In Latin, the regular past participle of verbs is made by adding the suffix -t- to the stem plus the ending -us/-a/-um (1st/2nd declension). So English minute is from minu-t-us "diminished", from minuo "to diminish, to make small": a very small piece cut off from an hour. (Note that diminish is from the related Latin di-minuo.)

Words denoting an abstract entity, such as an action or an office, can be made by adding -us (4th declension) to the stem on -t-. So English advent is derived from adven-t-us, "the act or process of arriving", from advenio "to arrive".
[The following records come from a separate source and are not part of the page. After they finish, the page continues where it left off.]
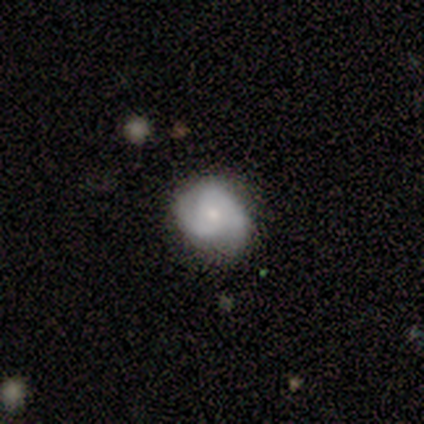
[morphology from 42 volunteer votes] smooth-or-featured: featured or disk: 79% | star or artifact: 12% | smooth: 10%
  disk-edge-on: no: 100% | yes: 0%
    bar: no: 88% | weak: 9% | strong: 3%
    has-spiral-arms: yes: 88% | no: 12%
      spiral-winding: tight: 62% | medium: 21% | loose: 17%
      spiral-arm-count: 2: 55% | 3: 34% | can't tell: 10% | 1: 0% | 4: 0% | more than 4: 0%
    bulge-size: small: 67% | moderate: 33% | dominant: 0% | large: 0% | none: 0%
  merging: none: 86% | minor disturbance: 14% | major disturbance: 0% | merger: 0%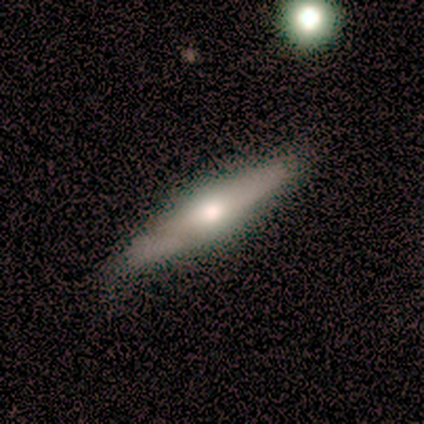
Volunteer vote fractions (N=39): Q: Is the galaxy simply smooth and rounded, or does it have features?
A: featured or disk — 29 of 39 (74%).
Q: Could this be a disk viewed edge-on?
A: yes — 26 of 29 (90%).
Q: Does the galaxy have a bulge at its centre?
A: rounded — 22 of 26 (85%).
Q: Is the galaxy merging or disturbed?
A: none — 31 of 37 (84%).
When you want to form a past participle based on something that isn't a verb, you often add -a- in between. Based on that, magister "master" led to magistr-a-t-us (2nd declension) "someone made into a master, a magistrate", or (4th declension) "the office of being a master, the magistrature". Both words could legitimate be formed based on magister. This was also done with secretari-us (regular adjective) => secretari-atus (4th declension, abstract entity)¹ and commissari-us.

In French, both endings evolved into the ending -(a)t, from which English took secretariat, commissariat, proletariat, but also most of our other words on -ate and -it(e), which were mostly spelled without the -e until ca. 1400 in English, so says the Oxford English Dictionary. By that time, -e began to be regularly added to both kinds of words to mark the long vowel, but a few words kept their original French -at in English.

Verbs on -(a)te are also derived from the past-participial stem.


1) Purified Google search for a form of the 4th declension of secretariatus: plenty of hits. Purified Google search for a form of the 2th declension of secretariatus: only one hit, and that written in the 20th century. So Secretariat most probably comes from an abstract noun of the 4th declension.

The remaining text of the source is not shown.